====== TEXT SEGMENT ======

According to Wikipedia.
Starting in 1893, "Buck" Duke started to buy land next to the Raritan River in rural New Jersey. His vision was to create a farm similar to those in North Carolina where he had grown up. He engaged a number of architects and engineers to fulfil his dream, including Buckenham & Miller, James Leal Greenleaf and Elizabeth Biddle Shipman. Eventually, he had assembled about 2,700 acres (11 km²) of farm and woodlands that contained 45 buildings, 9 lakes, 18 miles of roads, 810 acres of woodlands, 464 acres of grassland bird habitat and 1.5 miles of stone walls.
Duke died in 1925, and his 12-year-old daughter, Doris Duke, gained control of the property after suing her mother, who had wanted to sell it. She restored it and moved in at the age of fifteen. She was very invested in the property and made it her main residence. She incorporated innovative ecological farming methods she learned from Louis Bromfield's Malabar Farm. Starting in 1958 she created and designed over a five-year period a unique botanical display in the Horace Trumbauer conservatory and greenhouses known as Duke Gardens. Duke Gardens opened to the public in 1964. Doris Duke died in 1993.

====== DATA SUPPLIED ======

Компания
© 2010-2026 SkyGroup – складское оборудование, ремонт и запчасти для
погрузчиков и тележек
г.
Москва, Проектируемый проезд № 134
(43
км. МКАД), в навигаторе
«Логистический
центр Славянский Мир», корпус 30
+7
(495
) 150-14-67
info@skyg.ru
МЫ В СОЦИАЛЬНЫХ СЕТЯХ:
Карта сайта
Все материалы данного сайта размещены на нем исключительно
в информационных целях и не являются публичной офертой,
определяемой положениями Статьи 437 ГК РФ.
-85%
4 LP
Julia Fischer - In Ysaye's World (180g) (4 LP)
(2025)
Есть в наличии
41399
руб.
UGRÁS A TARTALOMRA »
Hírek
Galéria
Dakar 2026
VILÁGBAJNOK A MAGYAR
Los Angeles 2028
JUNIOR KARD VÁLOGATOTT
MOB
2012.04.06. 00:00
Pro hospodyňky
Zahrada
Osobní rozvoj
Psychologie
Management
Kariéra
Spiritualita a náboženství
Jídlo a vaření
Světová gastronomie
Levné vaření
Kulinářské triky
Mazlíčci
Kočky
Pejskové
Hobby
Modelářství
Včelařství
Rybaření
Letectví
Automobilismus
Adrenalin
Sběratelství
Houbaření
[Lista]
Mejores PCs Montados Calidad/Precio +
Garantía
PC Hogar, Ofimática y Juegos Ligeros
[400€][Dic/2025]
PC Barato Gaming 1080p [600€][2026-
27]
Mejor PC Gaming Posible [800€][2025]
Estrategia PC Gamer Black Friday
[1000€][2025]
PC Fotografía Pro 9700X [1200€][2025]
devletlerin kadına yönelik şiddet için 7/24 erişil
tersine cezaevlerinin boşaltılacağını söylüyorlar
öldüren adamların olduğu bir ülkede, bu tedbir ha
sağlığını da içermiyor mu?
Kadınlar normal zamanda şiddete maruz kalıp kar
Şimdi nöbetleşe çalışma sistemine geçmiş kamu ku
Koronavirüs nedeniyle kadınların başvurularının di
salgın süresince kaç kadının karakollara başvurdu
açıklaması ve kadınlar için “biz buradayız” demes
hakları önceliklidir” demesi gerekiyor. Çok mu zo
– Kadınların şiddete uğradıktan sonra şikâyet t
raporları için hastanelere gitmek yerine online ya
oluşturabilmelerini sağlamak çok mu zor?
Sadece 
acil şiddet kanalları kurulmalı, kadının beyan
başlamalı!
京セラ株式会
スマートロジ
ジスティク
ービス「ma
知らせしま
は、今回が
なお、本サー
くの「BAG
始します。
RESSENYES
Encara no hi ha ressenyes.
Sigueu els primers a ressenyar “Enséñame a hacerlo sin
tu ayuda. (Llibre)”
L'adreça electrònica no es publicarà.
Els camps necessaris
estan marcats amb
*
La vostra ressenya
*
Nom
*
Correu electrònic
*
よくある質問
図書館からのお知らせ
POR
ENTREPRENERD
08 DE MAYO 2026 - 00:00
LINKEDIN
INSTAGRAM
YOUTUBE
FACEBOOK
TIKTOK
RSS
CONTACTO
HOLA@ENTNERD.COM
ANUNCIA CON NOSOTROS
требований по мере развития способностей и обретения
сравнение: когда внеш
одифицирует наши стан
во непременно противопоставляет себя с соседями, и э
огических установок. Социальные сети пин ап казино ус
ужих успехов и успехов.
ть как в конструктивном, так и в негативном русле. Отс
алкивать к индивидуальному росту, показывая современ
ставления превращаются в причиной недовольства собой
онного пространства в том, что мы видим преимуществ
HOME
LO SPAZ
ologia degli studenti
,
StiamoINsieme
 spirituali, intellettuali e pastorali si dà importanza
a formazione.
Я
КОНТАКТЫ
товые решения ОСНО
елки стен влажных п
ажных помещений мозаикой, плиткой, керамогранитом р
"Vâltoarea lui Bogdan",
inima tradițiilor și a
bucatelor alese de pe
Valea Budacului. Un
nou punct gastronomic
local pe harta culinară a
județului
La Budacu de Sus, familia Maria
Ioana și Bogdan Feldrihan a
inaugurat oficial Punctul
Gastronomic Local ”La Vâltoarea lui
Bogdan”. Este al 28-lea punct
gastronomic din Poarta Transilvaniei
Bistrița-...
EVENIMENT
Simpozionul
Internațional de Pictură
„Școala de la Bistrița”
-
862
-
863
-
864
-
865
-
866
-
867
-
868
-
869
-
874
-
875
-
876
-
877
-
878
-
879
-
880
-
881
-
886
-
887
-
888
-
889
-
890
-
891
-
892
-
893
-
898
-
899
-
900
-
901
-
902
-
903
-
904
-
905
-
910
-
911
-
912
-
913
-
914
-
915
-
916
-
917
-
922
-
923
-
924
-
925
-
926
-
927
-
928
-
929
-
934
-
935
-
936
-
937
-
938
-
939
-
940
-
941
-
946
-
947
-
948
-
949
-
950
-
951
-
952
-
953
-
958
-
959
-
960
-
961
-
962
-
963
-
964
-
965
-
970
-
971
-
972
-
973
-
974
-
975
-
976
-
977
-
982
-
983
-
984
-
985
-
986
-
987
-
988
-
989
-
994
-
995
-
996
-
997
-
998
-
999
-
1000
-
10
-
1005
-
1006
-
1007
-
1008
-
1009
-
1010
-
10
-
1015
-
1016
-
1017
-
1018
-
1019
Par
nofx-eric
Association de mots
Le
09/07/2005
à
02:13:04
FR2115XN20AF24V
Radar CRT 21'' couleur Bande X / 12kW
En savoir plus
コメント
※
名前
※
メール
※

======

ACTIONS TO TAKE:
- a) For each statement, say yes or no as to whether it agrees with the passage about the Duke property, and quote the words that decide it: (i) Doris Duke took control of the property after suing her mother; (ii) Duke Gardens opened to the public in 1958; (iii) the assembled land included 9 lakes.
- b) Reproduce word for word the part of the passage about the Duke property that opens with the words containing "Duke died in 1925, and" and closes with "died in 1993.".
The rows are separate material, unrelated to the passage about the Duke property.

TASK-BY-TASK OUTPUTS:
- a)
(i) Yes: "gained control of the property after suing her mother, who had wanted to sell it"
(ii) No: "Duke Gardens opened to the public in 1964."
(iii) Yes: "9 lakes"

- b)
Duke died in 1925, and his 12-year-old daughter, Doris Duke, gained control of the property after suing her mother, who had wanted to sell it. She restored it and moved in at the age of fifteen. She was very invested in the property and made it her main residence. She incorporated innovative ecological farming methods she learned from Louis Bromfield's Malabar Farm. Starting in 1958 she created and designed over a five-year period a unique botanical display in the Horace Trumbauer conservatory and greenhouses known as Duke Gardens. Duke Gardens opened to the public in 1964. Doris Duke died in 1993.